Records to use>
== == ==

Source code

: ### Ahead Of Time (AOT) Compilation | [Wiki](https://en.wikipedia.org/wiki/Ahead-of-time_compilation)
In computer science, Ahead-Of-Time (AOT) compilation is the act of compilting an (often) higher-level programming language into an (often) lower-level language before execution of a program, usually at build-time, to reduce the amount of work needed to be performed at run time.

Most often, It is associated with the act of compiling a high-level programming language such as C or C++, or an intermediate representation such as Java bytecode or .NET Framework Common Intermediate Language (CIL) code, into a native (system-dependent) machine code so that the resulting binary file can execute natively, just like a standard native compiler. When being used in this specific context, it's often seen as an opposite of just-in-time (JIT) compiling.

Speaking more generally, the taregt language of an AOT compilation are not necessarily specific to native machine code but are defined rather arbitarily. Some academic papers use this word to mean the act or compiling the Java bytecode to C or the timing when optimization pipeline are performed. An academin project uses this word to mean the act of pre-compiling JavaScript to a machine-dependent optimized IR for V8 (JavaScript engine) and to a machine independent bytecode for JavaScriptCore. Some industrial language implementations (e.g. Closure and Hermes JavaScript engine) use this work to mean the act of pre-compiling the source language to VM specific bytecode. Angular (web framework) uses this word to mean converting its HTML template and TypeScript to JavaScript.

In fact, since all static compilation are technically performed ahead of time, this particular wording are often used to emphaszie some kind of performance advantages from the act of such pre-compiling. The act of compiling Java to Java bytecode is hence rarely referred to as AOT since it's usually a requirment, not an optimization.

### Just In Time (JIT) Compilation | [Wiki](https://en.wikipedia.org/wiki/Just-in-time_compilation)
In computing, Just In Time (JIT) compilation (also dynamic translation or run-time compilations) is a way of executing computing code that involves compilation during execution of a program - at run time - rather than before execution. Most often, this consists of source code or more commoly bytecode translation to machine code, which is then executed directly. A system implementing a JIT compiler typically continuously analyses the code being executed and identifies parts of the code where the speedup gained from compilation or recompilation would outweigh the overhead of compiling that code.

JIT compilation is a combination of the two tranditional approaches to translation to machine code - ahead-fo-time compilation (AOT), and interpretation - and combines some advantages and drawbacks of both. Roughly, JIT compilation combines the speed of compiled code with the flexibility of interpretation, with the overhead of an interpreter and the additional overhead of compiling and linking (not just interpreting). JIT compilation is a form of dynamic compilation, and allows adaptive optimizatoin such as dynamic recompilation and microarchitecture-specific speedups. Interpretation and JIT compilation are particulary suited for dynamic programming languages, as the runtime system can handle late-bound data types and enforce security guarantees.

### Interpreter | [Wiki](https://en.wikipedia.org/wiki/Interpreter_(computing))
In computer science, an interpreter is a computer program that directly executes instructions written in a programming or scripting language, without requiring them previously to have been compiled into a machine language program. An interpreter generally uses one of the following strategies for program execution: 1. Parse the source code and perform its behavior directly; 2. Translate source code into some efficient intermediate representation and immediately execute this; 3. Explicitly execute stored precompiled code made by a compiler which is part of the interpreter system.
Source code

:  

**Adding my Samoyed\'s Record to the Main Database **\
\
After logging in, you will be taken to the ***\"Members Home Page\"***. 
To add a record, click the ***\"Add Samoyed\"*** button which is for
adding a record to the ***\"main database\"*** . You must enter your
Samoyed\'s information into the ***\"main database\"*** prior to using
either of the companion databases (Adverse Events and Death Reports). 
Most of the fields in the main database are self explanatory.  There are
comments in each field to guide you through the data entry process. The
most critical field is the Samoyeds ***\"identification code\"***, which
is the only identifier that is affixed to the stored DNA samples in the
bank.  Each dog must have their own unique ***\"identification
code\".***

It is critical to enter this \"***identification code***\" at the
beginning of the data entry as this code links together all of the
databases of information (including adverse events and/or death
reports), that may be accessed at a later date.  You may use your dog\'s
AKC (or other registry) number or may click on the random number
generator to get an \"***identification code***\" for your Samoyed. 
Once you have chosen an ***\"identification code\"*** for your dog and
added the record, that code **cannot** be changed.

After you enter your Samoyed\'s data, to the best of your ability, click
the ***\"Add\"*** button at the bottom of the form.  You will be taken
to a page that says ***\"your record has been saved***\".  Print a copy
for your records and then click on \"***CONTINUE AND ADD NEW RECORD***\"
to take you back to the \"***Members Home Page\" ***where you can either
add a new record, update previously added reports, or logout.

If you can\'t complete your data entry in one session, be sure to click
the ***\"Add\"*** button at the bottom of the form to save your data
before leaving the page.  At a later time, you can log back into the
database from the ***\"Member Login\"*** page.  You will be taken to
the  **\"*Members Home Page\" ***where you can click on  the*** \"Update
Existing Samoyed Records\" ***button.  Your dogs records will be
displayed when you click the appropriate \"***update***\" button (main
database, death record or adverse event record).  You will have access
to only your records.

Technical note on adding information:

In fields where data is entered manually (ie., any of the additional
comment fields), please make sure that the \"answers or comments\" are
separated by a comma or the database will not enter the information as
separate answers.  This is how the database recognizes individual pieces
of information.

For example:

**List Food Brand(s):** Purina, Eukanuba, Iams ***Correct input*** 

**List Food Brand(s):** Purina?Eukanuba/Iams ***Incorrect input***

== == ==

Prompt> Search the records above for the string "must". Copy every line that contains it.

Result for this task>
adding a record to the ***\"main database\"*** . You must enter your
bank.  Each dog must have their own unique ***\"identification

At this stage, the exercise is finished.